In the few weeks since their debut, these ETFs have proven to be the most successful ETF launch in history, with billions of dollars flowing into them so far.

But the arrival of these ETFs was not a sure thing. SEC Chair Gary Gensler could have taken a different path following the court’s ruling. After all, he wasn’t ordered to approve the applications; the court merely ordered the SEC to “review” its decision to reject the Grayscale application.

Gensler could have appealed the court’s ruling, which would have delayed action for a year or more. Or the SEC could have required Grayscale to file a new application, which would have started a new 240-day clock.

Finally, Gensler could have taken the court literally: Since the court objected to the SEC’s rejection of spot ETFs following approval of the futures ETFs, the SEC could have pulled the futures ETFs off the market — essentially telling the crypto community that you’ll get neither instead of both.

But Gary Gensler chose not to pursue those paths. Instead, he followed the rule of law. And it is for this reason that I give him my praise, compliments and thanks.

America operates under the rule of law, and has since our independence in 1776. The rule of law separates us from most other countries — and if you need any evidence, just try driving in some of them.

Gary Gensler and I may disagree strongly with the court, but he recognizes the important of our nation’s checks-and-balances system. This democratic approach to government is what has made America the greatest country in the world.

The legislative branch writes laws; the executive branch can veto them, and the legislative branch can override the veto — and the judiciary can nullify laws that are unconstitutional. This system preserves our republic and our liberty. So although Gary Gensler strongly disagreed with the court, and has made clear he dislikes spot bitcoin ETFs (he warned investors against using them), he recognized that he isn’t above the court.

Thus, he complied with the order, and he approved the spot bitcoin ETF applications — all 11 of them.
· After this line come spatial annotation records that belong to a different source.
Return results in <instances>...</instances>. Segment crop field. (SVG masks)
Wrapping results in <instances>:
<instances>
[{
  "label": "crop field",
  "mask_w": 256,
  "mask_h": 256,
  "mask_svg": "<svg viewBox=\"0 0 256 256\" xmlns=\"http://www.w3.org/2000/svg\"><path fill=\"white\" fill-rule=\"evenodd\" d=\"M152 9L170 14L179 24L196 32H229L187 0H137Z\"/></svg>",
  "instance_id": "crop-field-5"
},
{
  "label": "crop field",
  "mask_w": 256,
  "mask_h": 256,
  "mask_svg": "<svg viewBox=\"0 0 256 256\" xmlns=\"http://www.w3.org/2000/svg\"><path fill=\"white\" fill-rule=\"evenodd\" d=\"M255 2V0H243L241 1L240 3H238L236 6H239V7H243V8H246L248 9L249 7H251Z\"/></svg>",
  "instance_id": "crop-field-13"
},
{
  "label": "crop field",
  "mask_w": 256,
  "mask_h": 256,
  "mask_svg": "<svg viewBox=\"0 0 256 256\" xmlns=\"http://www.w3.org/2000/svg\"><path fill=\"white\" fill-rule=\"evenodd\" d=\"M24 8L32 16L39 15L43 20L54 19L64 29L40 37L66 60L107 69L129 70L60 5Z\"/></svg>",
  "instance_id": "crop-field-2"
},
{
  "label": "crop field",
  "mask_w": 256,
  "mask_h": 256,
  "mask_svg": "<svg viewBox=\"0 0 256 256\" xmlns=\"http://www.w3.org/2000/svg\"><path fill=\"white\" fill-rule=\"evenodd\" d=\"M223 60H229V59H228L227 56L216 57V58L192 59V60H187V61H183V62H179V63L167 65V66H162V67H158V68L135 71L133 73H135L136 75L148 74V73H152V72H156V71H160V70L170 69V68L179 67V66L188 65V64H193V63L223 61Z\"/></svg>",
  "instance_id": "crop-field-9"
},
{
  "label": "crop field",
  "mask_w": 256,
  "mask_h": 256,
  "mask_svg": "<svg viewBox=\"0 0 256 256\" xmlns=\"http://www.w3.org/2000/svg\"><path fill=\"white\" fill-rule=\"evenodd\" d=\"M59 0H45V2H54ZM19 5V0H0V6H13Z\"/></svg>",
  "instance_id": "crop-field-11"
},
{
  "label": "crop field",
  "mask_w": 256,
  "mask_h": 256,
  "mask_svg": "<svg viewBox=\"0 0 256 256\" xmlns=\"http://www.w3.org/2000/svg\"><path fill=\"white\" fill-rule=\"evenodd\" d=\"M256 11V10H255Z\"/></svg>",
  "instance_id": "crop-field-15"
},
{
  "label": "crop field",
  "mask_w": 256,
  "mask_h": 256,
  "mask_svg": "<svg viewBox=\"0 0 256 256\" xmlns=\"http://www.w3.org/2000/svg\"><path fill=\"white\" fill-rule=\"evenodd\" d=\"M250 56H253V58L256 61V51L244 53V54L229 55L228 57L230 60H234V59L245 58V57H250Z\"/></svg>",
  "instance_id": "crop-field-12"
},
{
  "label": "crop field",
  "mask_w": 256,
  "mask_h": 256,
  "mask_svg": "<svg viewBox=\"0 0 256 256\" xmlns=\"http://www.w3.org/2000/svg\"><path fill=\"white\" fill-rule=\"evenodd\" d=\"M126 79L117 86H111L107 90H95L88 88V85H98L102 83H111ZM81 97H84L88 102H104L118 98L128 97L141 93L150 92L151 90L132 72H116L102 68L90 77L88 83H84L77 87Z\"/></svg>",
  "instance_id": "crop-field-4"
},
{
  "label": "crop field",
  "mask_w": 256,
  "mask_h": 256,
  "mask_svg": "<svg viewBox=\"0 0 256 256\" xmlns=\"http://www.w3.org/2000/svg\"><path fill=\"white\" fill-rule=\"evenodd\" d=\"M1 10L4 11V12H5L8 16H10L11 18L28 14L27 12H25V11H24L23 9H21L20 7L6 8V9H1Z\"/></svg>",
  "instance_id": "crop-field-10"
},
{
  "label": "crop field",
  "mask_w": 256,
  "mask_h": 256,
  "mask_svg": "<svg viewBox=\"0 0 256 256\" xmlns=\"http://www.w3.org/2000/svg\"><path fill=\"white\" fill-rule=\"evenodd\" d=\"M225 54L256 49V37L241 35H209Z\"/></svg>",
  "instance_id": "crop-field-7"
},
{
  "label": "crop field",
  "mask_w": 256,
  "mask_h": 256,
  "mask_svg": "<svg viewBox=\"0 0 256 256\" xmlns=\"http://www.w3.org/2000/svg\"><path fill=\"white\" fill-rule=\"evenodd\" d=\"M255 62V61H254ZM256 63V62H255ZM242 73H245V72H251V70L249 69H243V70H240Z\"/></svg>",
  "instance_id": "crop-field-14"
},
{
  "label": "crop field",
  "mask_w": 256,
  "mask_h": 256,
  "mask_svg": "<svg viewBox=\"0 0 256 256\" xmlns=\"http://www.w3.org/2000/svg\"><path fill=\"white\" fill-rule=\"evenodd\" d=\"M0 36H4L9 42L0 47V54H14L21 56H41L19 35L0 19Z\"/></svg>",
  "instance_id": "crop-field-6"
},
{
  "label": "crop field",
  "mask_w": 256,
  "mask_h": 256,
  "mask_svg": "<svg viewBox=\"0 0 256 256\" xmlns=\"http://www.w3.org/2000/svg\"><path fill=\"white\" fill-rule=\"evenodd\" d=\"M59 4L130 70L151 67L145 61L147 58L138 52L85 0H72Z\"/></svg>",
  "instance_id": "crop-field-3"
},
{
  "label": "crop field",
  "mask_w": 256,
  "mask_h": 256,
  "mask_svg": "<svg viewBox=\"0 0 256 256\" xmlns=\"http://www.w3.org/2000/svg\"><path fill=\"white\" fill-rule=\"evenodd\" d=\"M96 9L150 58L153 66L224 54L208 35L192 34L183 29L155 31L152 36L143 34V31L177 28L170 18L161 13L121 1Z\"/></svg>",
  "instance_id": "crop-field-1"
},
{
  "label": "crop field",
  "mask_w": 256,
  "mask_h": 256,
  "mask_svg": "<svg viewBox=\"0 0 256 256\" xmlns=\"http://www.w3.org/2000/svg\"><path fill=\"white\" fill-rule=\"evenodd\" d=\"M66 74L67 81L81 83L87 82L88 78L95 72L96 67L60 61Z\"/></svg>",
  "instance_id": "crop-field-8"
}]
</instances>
He may have done it while kicking and screaming, holding his breath and stomping his feet, but he did it.

In other words, Gary Gensler did what a statesman would do. And this is a cause for congratulations and celebrations.

Oh, I’m sure Gary and I aren’t done arguing. We don’t agree about the need for crypto regulation, for example. We’ll continue to disagree, but we’ll do so within the rule of law. It sometimes takes statesmanship to uphold that rule, and Gary Gensler just showed us what a statesman looks like.

Thank you, Gary Gensler.


Ric Edelman is an author and founder of the RIA Edelman Financial Engines (earlier Edelman Financial Services). He now leads the Digital Assets Council of Financial Professionals.